Extract every one of the lines below and reproduce them character for character.
━━ EXTRACTED ENTRIES
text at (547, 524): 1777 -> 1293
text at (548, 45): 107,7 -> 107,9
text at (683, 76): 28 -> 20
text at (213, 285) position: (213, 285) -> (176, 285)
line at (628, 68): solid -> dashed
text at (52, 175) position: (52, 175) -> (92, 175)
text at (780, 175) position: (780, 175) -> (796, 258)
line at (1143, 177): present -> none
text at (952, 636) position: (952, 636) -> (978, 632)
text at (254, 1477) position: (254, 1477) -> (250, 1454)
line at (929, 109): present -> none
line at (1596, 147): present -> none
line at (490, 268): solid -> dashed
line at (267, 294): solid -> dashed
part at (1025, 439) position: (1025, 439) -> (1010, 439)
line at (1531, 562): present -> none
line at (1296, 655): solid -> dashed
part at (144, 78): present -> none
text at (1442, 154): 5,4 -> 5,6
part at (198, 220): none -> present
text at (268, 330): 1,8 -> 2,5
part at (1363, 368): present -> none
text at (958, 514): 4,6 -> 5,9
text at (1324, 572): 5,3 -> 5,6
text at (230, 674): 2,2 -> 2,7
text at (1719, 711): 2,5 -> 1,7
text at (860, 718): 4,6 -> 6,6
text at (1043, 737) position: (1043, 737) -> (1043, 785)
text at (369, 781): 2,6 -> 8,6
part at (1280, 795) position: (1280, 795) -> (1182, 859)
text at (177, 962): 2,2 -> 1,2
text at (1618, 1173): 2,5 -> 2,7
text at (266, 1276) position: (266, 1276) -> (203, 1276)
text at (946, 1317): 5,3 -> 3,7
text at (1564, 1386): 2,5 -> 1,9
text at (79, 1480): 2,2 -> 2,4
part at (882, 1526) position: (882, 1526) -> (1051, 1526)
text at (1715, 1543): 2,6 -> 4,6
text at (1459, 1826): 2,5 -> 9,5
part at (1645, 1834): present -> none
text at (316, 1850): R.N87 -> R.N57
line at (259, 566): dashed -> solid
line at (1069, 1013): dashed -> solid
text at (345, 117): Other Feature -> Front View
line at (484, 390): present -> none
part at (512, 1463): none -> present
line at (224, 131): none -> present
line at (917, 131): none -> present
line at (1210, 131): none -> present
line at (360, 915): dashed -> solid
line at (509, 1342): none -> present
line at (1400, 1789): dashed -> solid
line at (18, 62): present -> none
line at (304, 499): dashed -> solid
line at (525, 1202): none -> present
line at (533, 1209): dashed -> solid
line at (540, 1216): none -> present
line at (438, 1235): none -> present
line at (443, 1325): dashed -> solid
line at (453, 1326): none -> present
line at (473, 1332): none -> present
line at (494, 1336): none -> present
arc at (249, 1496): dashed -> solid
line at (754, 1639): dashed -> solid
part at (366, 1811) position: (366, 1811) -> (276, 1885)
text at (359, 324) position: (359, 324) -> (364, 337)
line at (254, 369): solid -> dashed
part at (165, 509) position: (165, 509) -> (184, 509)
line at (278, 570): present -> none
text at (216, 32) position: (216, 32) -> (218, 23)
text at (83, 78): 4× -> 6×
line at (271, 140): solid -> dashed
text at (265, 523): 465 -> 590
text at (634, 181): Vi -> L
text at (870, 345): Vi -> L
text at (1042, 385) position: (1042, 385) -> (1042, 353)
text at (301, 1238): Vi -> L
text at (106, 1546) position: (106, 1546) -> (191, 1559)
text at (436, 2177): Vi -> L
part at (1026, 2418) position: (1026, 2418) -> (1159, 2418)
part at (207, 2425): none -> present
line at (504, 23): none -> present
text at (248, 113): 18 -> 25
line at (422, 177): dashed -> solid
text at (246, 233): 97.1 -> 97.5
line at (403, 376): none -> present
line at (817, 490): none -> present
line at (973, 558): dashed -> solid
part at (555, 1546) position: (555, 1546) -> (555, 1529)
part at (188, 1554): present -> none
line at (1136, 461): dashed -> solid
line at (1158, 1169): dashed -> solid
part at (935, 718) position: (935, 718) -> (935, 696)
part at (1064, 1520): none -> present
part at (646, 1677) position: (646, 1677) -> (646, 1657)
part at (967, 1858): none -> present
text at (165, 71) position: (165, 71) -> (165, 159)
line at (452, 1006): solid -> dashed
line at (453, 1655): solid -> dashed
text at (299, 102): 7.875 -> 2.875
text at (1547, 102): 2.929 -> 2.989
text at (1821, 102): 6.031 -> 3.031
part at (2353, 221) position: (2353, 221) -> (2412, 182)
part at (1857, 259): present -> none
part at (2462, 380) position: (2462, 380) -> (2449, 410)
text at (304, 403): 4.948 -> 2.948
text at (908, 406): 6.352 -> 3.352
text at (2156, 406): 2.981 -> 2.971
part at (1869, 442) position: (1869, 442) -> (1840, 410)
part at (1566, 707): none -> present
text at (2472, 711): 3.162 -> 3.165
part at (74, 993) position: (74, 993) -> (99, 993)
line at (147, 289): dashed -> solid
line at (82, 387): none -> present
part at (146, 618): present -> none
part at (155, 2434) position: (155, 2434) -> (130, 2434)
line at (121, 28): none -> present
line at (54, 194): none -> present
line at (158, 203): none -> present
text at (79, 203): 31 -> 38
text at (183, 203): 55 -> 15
━━━━
### OUTPUT OF THE EXERCISE
text at (547, 524): 1777 -> 1293
text at (548, 45): 107,7 -> 107,9
text at (683, 76): 28 -> 20
text at (213, 285) position: (213, 285) -> (176, 285)
line at (628, 68): solid -> dashed
text at (52, 175) position: (52, 175) -> (92, 175)
text at (780, 175) position: (780, 175) -> (796, 258)
line at (1143, 177): present -> none
text at (952, 636) position: (952, 636) -> (978, 632)
text at (254, 1477) position: (254, 1477) -> (250, 1454)
line at (929, 109): present -> none
line at (1596, 147): present -> none
line at (490, 268): solid -> dashed
line at (267, 294): solid -> dashed
part at (1025, 439) position: (1025, 439) -> (1010, 439)
line at (1531, 562): present -> none
line at (1296, 655): solid -> dashed
part at (144, 78): present -> none
text at (1442, 154): 5,4 -> 5,6
part at (198, 220): none -> present
text at (268, 330): 1,8 -> 2,5
part at (1363, 368): present -> none
text at (958, 514): 4,6 -> 5,9
text at (1324, 572): 5,3 -> 5,6
text at (230, 674): 2,2 -> 2,7
text at (1719, 711): 2,5 -> 1,7
text at (860, 718): 4,6 -> 6,6
text at (1043, 737) position: (1043, 737) -> (1043, 785)
text at (369, 781): 2,6 -> 8,6
part at (1280, 795) position: (1280, 795) -> (1182, 859)
text at (177, 962): 2,2 -> 1,2
text at (1618, 1173): 2,5 -> 2,7
text at (266, 1276) position: (266, 1276) -> (203, 1276)
text at (946, 1317): 5,3 -> 3,7
text at (1564, 1386): 2,5 -> 1,9
text at (79, 1480): 2,2 -> 2,4
part at (882, 1526) position: (882, 1526) -> (1051, 1526)
text at (1715, 1543): 2,6 -> 4,6
text at (1459, 1826): 2,5 -> 9,5
part at (1645, 1834): present -> none
text at (316, 1850): R.N87 -> R.N57
line at (259, 566): dashed -> solid
line at (1069, 1013): dashed -> solid
text at (345, 117): Other Feature -> Front View
line at (484, 390): present -> none
part at (512, 1463): none -> present
line at (224, 131): none -> present
line at (917, 131): none -> present
line at (1210, 131): none -> present
line at (360, 915): dashed -> solid
line at (509, 1342): none -> present
line at (1400, 1789): dashed -> solid
line at (18, 62): present -> none
line at (304, 499): dashed -> solid
line at (525, 1202): none -> present
line at (533, 1209): dashed -> solid
line at (540, 1216): none -> present
line at (438, 1235): none -> present
line at (443, 1325): dashed -> solid
line at (453, 1326): none -> present
line at (473, 1332): none -> present
line at (494, 1336): none -> present
arc at (249, 1496): dashed -> solid
line at (754, 1639): dashed -> solid
part at (366, 1811) position: (366, 1811) -> (276, 1885)
text at (359, 324) position: (359, 324) -> (364, 337)
line at (254, 369): solid -> dashed
part at (165, 509) position: (165, 509) -> (184, 509)
line at (278, 570): present -> none
text at (216, 32) position: (216, 32) -> (218, 23)
text at (83, 78): 4× -> 6×
line at (271, 140): solid -> dashed
text at (265, 523): 465 -> 590
text at (634, 181): Vi -> L
text at (870, 345): Vi -> L
text at (1042, 385) position: (1042, 385) -> (1042, 353)
text at (301, 1238): Vi -> L
text at (106, 1546) position: (106, 1546) -> (191, 1559)
text at (436, 2177): Vi -> L
part at (1026, 2418) position: (1026, 2418) -> (1159, 2418)
part at (207, 2425): none -> present
line at (504, 23): none -> present
text at (248, 113): 18 -> 25
line at (422, 177): dashed -> solid
text at (246, 233): 97.1 -> 97.5
line at (403, 376): none -> present
line at (817, 490): none -> present
line at (973, 558): dashed -> solid
part at (555, 1546) position: (555, 1546) -> (555, 1529)
part at (188, 1554): present -> none
line at (1136, 461): dashed -> solid
line at (1158, 1169): dashed -> solid
part at (935, 718) position: (935, 718) -> (935, 696)
part at (1064, 1520): none -> present
part at (646, 1677) position: (646, 1677) -> (646, 1657)
part at (967, 1858): none -> present
text at (165, 71) position: (165, 71) -> (165, 159)
line at (452, 1006): solid -> dashed
line at (453, 1655): solid -> dashed
text at (299, 102): 7.875 -> 2.875
text at (1547, 102): 2.929 -> 2.989
text at (1821, 102): 6.031 -> 3.031
part at (2353, 221) position: (2353, 221) -> (2412, 182)
part at (1857, 259): present -> none
part at (2462, 380) position: (2462, 380) -> (2449, 410)
text at (304, 403): 4.948 -> 2.948
text at (908, 406): 6.352 -> 3.352
text at (2156, 406): 2.981 -> 2.971
part at (1869, 442) position: (1869, 442) -> (1840, 410)
part at (1566, 707): none -> present
text at (2472, 711): 3.162 -> 3.165
part at (74, 993) position: (74, 993) -> (99, 993)
line at (147, 289): dashed -> solid
line at (82, 387): none -> present
part at (146, 618): present -> none
part at (155, 2434) position: (155, 2434) -> (130, 2434)
line at (121, 28): none -> present
line at (54, 194): none -> present
line at (158, 203): none -> present
text at (79, 203): 31 -> 38
text at (183, 203): 55 -> 15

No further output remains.